BEGIN
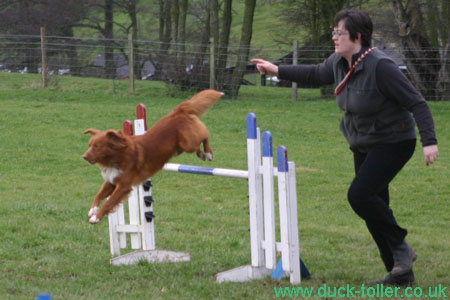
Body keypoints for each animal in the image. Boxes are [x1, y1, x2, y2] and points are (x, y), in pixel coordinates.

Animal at [81, 88, 222, 223]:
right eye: (89, 145)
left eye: (97, 146)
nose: (84, 157)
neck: (116, 157)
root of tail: (178, 110)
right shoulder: (111, 181)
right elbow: (99, 195)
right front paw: (93, 210)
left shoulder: (123, 186)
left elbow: (109, 202)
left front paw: (96, 217)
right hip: (181, 147)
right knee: (199, 143)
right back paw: (202, 154)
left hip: (189, 143)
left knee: (205, 134)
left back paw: (208, 153)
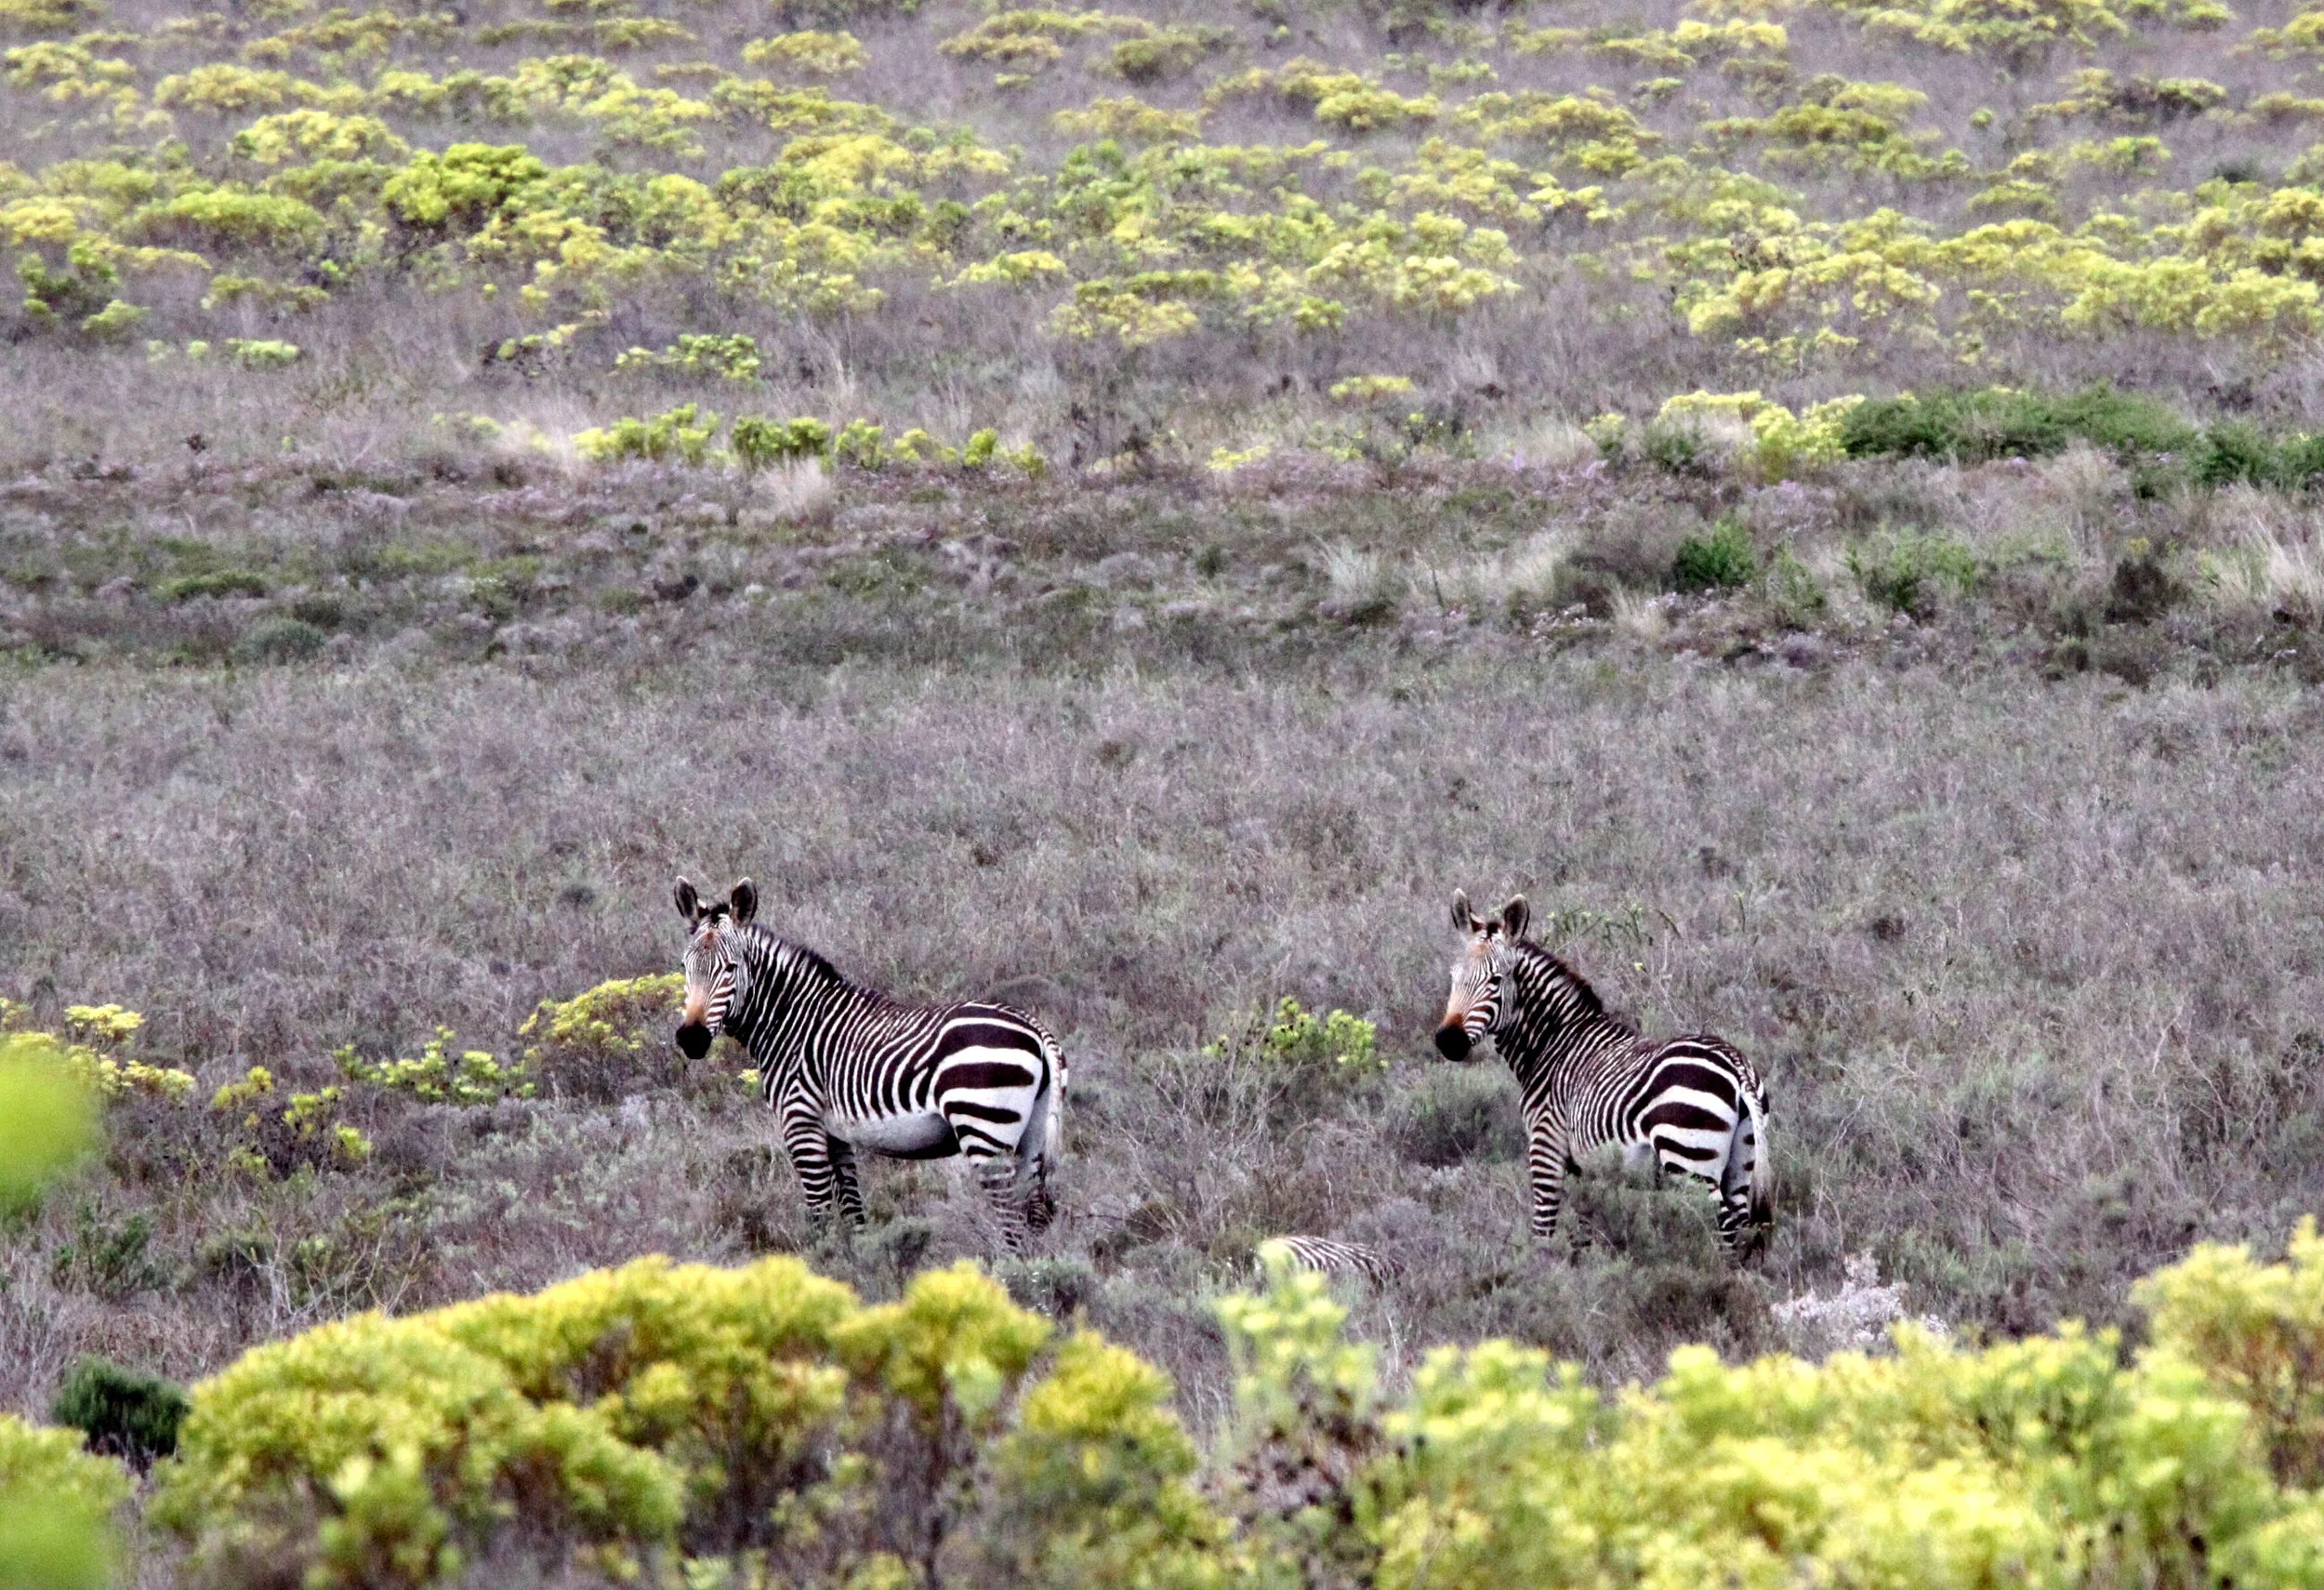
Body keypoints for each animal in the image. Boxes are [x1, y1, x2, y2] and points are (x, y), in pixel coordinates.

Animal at [673, 876, 1066, 1252]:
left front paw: (823, 1264)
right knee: (1033, 1215)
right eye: (684, 967)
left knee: (1012, 1224)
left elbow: (820, 1216)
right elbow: (853, 1213)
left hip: (984, 1132)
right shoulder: (836, 1135)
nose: (691, 1039)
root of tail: (1036, 1029)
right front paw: (858, 1267)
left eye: (730, 969)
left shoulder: (800, 1123)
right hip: (1032, 1135)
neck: (793, 1020)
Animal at [1435, 890, 1773, 1263]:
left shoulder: (1546, 1143)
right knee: (1739, 1224)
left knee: (1723, 1225)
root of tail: (1736, 1065)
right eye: (1453, 977)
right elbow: (1584, 1226)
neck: (1555, 1041)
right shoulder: (1584, 1165)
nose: (1447, 1041)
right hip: (1742, 1160)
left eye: (1495, 981)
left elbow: (1543, 1226)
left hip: (1689, 1160)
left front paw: (1541, 1270)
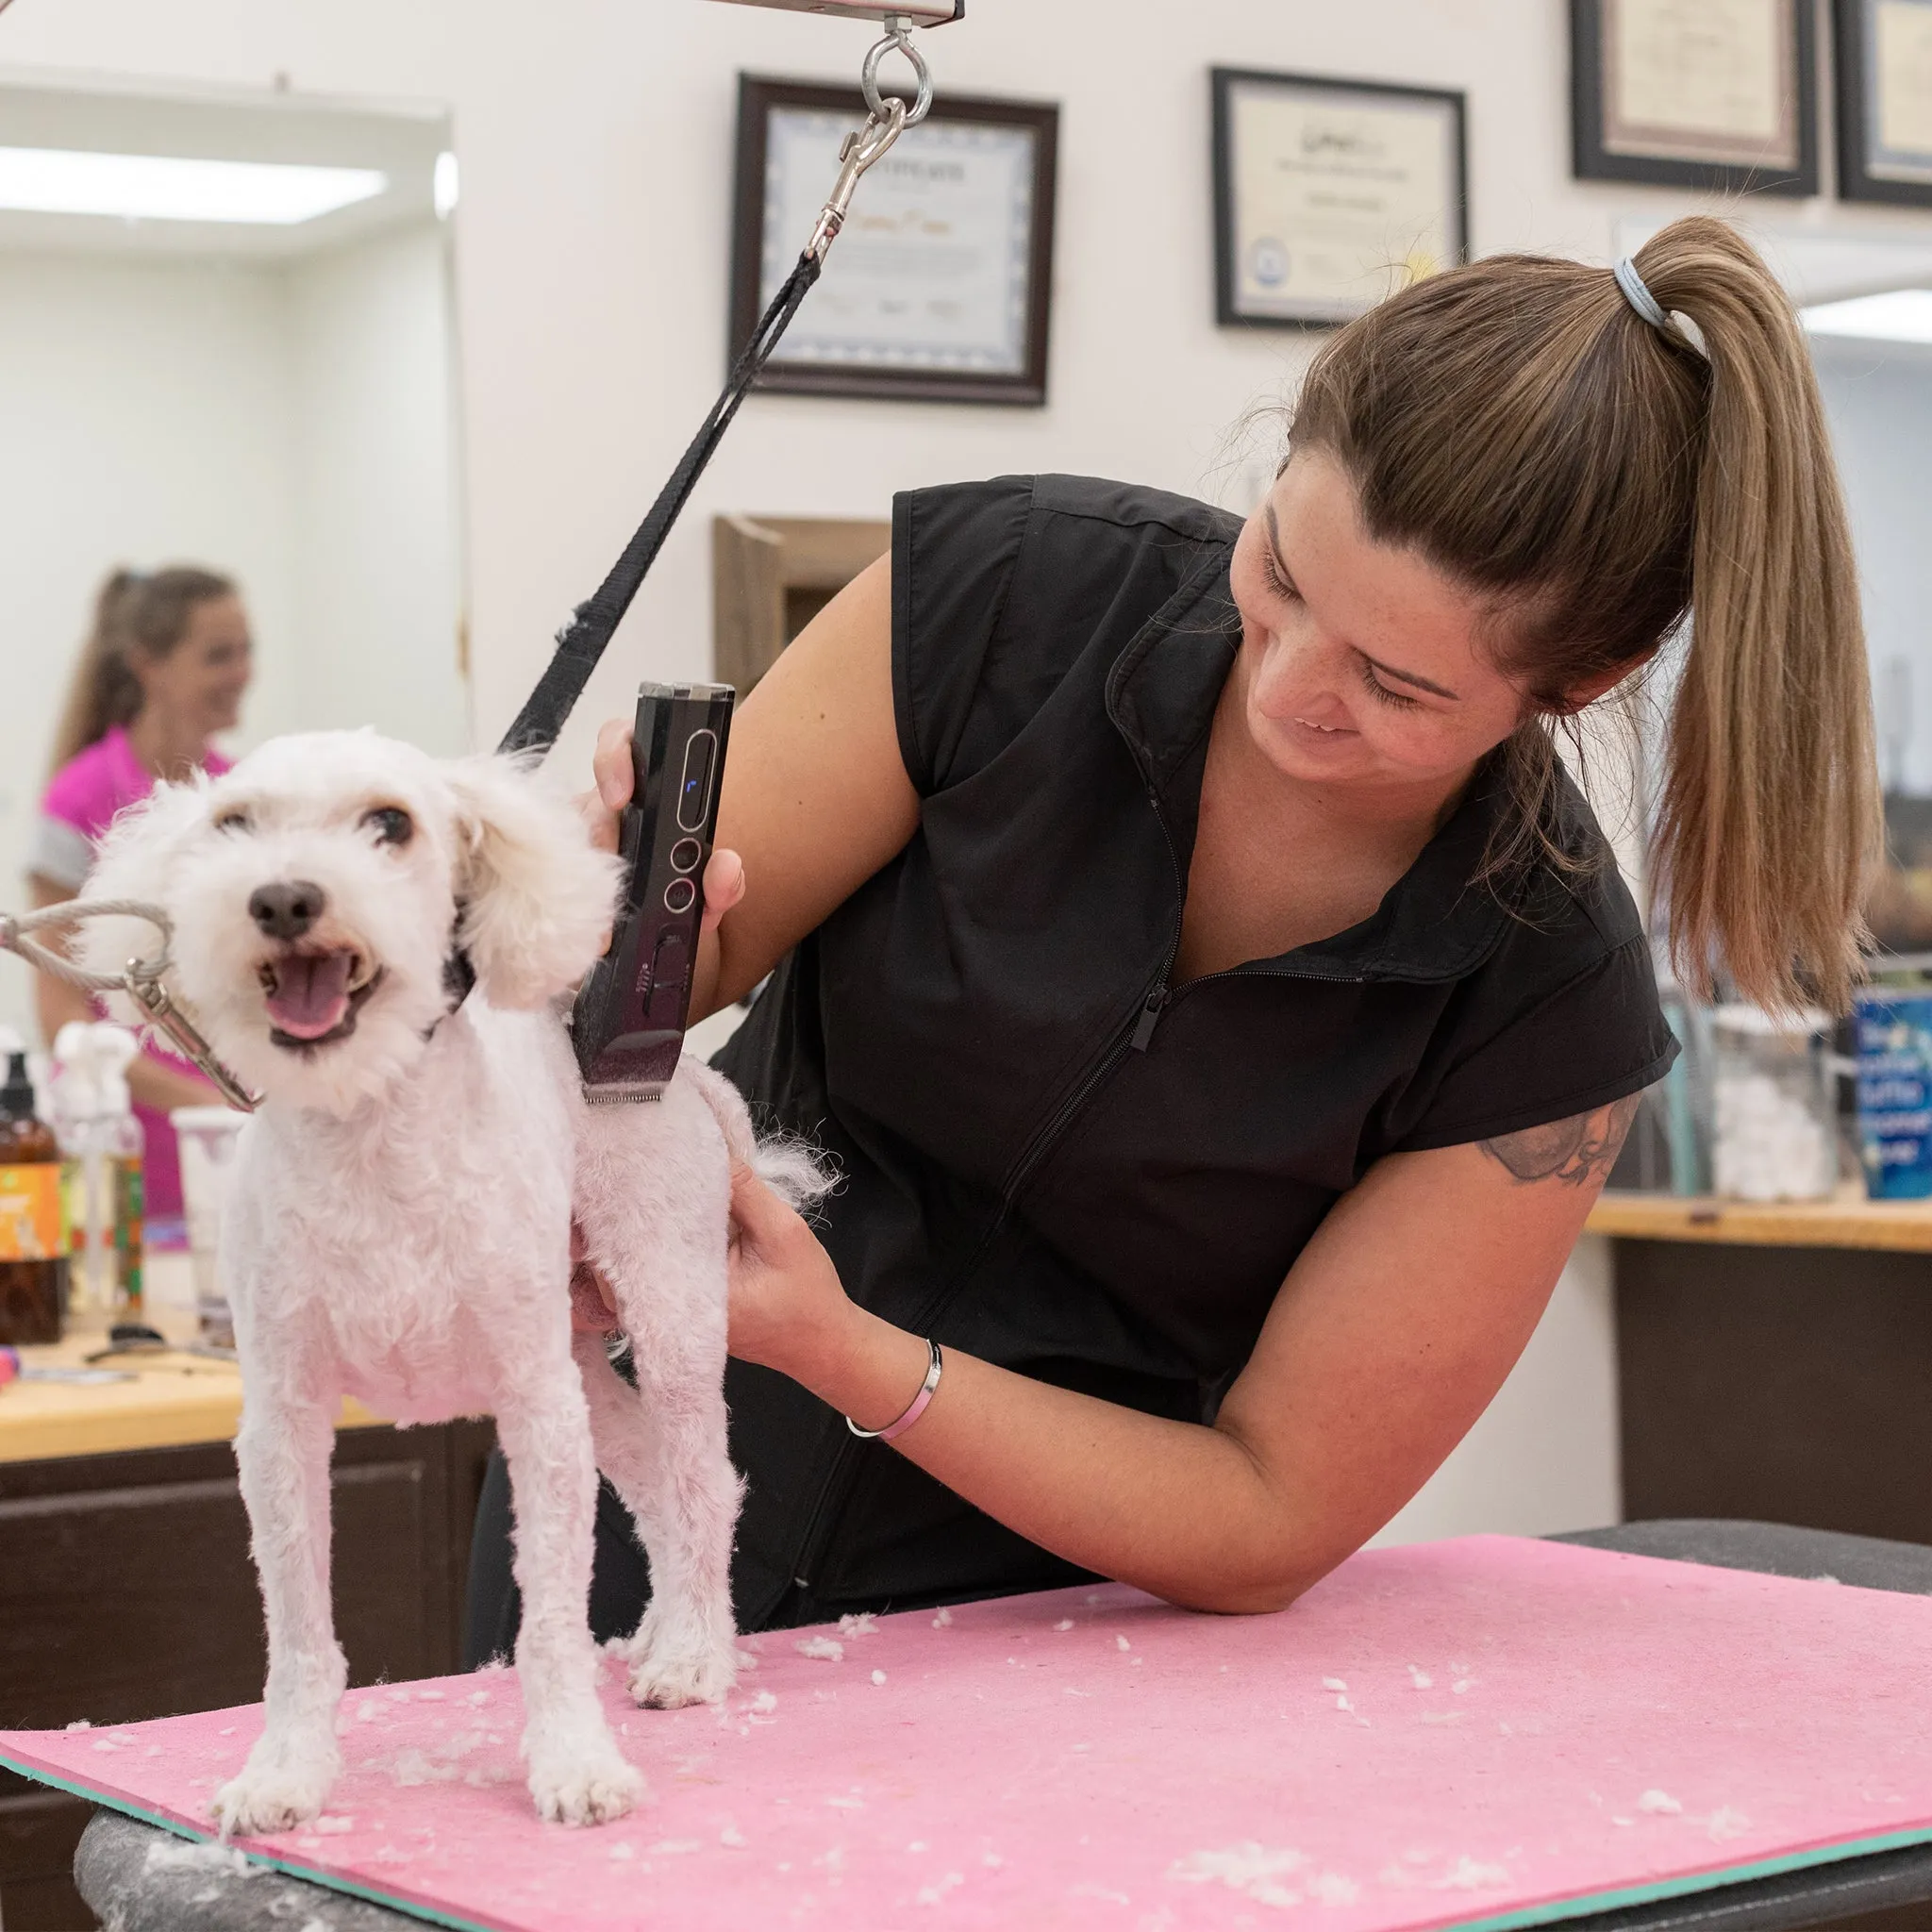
END
• Required work
Line by line, return the listing above exactly, dropping every picture.

• Output of the exercise
Body keypoints for each animal in the image. Boxes are [x1, y1, x2, y2] and points are (x, y), in pixel coordinates.

Animal at [81, 88, 222, 223]:
right eye: (89, 145)
left eye: (97, 146)
nose: (84, 157)
neck: (116, 157)
root of tail: (178, 110)
right shoulder: (111, 181)
right elbow: (99, 195)
right front paw: (93, 210)
left shoulder: (123, 186)
left elbow: (109, 202)
left front paw: (96, 217)
right hip: (181, 147)
right knee: (199, 143)
right back paw: (202, 154)
left hip: (189, 143)
left knee: (205, 134)
left back paw: (208, 153)
Body keypoints for each animal in the image. Boxes are [x1, y1, x2, y2] and points are (x, y), in pixel coordinates.

Animal at [673, 876, 1066, 1252]:
left front paw: (823, 1264)
right knee: (1033, 1215)
right eye: (684, 967)
left knee: (1012, 1224)
left elbow: (820, 1216)
right elbow: (853, 1213)
left hip: (984, 1132)
right shoulder: (836, 1135)
nose: (691, 1039)
root of tail: (1036, 1029)
right front paw: (858, 1267)
left eye: (730, 969)
left shoulder: (800, 1123)
right hip: (1032, 1135)
neck: (793, 1020)
Animal at [1435, 890, 1773, 1263]:
left shoulder: (1546, 1143)
right knee: (1739, 1224)
left knee: (1723, 1225)
root of tail: (1736, 1065)
right eye: (1453, 977)
right elbow: (1584, 1226)
neck: (1555, 1041)
right shoulder: (1584, 1165)
nose: (1447, 1041)
right hip: (1742, 1160)
left eye: (1495, 981)
left elbow: (1543, 1226)
left hip: (1689, 1160)
left front paw: (1541, 1270)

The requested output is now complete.